# Work to complete
Go through the records, and copy each line in which the string "港口及机场发展" is present.

Change detection outputs
[Start of section]

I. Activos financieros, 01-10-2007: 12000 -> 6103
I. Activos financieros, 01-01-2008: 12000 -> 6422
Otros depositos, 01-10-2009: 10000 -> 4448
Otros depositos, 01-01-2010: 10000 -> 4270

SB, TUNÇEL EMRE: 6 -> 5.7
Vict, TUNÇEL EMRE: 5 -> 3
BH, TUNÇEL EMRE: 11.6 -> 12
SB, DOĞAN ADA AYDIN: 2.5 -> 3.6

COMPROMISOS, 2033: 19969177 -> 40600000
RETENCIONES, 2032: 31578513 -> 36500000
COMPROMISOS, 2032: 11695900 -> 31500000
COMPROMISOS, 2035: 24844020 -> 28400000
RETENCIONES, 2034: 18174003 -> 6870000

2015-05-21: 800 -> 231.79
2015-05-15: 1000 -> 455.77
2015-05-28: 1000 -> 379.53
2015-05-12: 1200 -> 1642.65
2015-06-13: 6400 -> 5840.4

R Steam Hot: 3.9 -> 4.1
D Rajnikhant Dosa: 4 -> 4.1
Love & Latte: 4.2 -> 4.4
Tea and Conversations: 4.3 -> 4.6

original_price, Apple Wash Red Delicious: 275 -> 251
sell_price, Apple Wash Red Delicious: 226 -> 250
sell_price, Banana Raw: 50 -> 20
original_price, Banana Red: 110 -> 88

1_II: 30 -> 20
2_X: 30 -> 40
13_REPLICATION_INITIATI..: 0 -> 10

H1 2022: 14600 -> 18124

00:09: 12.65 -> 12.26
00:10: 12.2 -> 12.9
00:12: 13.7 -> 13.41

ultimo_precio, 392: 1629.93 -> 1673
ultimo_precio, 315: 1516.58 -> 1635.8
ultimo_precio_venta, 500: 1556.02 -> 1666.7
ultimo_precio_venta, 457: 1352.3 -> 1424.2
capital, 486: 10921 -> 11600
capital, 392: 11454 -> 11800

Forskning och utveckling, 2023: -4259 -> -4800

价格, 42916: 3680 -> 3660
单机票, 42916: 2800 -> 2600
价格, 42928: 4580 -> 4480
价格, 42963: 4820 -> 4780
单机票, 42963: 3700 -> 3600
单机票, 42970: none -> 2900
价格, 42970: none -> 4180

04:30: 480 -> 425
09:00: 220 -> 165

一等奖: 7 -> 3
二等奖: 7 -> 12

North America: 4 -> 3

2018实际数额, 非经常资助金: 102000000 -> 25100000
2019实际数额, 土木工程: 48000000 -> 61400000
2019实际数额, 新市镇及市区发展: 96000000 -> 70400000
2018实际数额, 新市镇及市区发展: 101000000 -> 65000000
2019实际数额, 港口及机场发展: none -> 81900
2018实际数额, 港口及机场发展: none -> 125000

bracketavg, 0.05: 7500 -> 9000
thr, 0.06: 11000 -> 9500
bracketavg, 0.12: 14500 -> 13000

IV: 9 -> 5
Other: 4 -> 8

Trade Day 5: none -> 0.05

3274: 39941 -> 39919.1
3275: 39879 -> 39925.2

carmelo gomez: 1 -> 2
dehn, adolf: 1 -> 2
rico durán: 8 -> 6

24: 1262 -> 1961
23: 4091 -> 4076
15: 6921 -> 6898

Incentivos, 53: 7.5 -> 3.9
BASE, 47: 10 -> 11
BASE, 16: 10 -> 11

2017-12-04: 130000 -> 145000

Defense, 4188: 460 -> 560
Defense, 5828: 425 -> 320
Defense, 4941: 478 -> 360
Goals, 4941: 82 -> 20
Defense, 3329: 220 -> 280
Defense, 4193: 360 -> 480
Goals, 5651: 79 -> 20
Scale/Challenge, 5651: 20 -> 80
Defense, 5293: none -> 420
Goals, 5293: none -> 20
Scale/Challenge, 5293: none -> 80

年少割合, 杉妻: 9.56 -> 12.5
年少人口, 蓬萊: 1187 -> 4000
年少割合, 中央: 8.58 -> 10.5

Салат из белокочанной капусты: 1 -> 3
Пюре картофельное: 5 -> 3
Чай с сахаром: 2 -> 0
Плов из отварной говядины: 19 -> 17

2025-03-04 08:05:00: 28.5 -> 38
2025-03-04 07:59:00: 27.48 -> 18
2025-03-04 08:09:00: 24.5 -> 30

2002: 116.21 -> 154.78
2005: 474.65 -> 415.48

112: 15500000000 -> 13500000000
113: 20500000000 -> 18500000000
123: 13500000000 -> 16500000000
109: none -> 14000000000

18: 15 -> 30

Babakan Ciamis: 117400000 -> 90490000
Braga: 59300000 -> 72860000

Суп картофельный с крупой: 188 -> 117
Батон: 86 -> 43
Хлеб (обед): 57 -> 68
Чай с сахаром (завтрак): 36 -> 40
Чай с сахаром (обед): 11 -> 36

[End of section]

# Result below
2019实际数额, 港口及机场发展: none -> 81900
2018实际数额, 港口及机场发展: none -> 125000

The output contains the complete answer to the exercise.